Location of cholesteatoma has been most frequently reported [17, 31,32,33] to be seen behind the anterosuperior quadrant, however Inokuchi et al. [18] found that patients in East Asia more frequently present with more extensive cholesteatomas involving multiple subregions compared to patients included in other analyses. Our report also found this quadrant to be the one most often affected.

Increase of cholesteatoma size had previously been linked to older age [34], indicating the expansive nature of cholesteatoma. In our analysis, we have also found a connection between advanced disease and older age.

We must highlight that all the included studies had a high risk of bias. As there are no dedicated tools available for reports on staging systems, we have decided to use QUIPS [12] to assess risk of bias, because this tool fit our study design best. However, there were several criteria of QUIPS that the included studies typically failed to meet. In these domains lack of data and deficient reporting resulted in a high risk of bias. Two domains (domain 2 and 4) of the QUIPS tool focuses on whether the reason for patients dropping out of follow-up was listed (together with attempts to collect information from them) and whether the exact duration of follow-up was described in the article. Domain 4 states that a clear definition should be given for the outcomes (in our case incidence of residual disease and extent of hearing improvement), and these are ought to be measured in the same way for all patients. In domain 5, possible confounding factors are an important point, such as different surgical techniques, which have been previously shown to potentially influence the likelihood of cholesteatoma recidivism [35]. In the future, including such data in reports is essential to generate high-level evidence.

Strengths and limitations

Our analysis is the first comprehensive project to summarize the results of congenital cholesteatoma surgery after considerable follow-up (minimum 1 year) and to process them according to the most widely used staging system for this disease. It is also the first to examine the effectiveness of the staging system in predicting outcome, which, according to its authors is a vital feature of a good staging system. During our analysis, we have applied rigorous methodology and followed international guidelines for summarizing previously published data.

Limitations include the retrospective nature of the key articles, which led to heterogeneous surgical techniques, varied measurement of hearing outcomes, and inadequate data on follow-up and attrition. The rarity of congenital cholesteatoma resulted in small patient cohorts and few reports. Other limitations are pooled data in articles (e.g., for mean age at staging we can only calculate estimates) and diverse duration of follow-up periods, which prevented us from including hazard ratios into out forest plot and calculating the exact desirable follow-up duration, wherein residual disease can reasonably be expected.

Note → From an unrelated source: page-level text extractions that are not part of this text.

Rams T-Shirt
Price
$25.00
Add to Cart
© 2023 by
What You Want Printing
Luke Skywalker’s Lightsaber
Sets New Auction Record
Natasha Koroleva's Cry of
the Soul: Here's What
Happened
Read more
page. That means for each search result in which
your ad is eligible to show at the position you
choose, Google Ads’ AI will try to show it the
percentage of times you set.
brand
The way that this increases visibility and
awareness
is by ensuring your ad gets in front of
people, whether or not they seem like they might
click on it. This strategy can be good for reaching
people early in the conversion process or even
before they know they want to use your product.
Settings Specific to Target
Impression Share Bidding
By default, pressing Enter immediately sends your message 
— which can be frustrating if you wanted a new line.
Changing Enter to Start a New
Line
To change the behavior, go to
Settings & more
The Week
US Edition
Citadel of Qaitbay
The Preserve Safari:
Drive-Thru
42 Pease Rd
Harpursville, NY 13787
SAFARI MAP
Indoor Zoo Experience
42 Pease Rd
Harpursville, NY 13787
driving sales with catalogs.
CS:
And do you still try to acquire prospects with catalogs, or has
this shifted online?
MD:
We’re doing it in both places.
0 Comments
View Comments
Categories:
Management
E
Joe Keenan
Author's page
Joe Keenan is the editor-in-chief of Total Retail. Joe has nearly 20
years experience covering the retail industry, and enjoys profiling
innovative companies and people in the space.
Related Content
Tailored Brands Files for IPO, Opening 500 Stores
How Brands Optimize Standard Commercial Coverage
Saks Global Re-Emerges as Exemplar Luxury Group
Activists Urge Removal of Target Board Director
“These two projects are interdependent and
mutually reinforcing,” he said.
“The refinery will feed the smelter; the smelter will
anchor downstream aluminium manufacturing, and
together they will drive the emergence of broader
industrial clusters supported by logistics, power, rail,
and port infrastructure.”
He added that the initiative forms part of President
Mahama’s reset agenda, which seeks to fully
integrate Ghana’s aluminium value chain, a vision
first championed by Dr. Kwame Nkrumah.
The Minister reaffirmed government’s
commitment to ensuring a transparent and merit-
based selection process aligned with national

Implication for practice and research

Should more individual data documenting longer follow-up periods become available, it would be even more informative to calculate hazard ratios for each stage. However, at this time, based on the currently available data in the published literature this was not possible. In the future, more cases with carefully documented, long spanning individual follow-up data (especially in reports with small case numbers) are needed for a proper assessment. Durations of follow-up and the reason for losing patients in the process should also be documented.

In a clinical setting, second-look surgery should not be omitted purely based on stage; however, since the staging system’s abilities seem more promising for other outcomes, it is still preferable to stage cholesteatomas using this system.

Conclusion

In our systematic review and meta-analysis, we found that although the staging system published by Potsic et al. theoretically meets the authors’ first three criteria for a good staging system, based on data published so far, we cannot confirm its prognostic value. Therefore, prospective, well-designed studies are necessary with rigorously documented follow-up to determine this staging system’s true ability to predict occurrence of residual disease.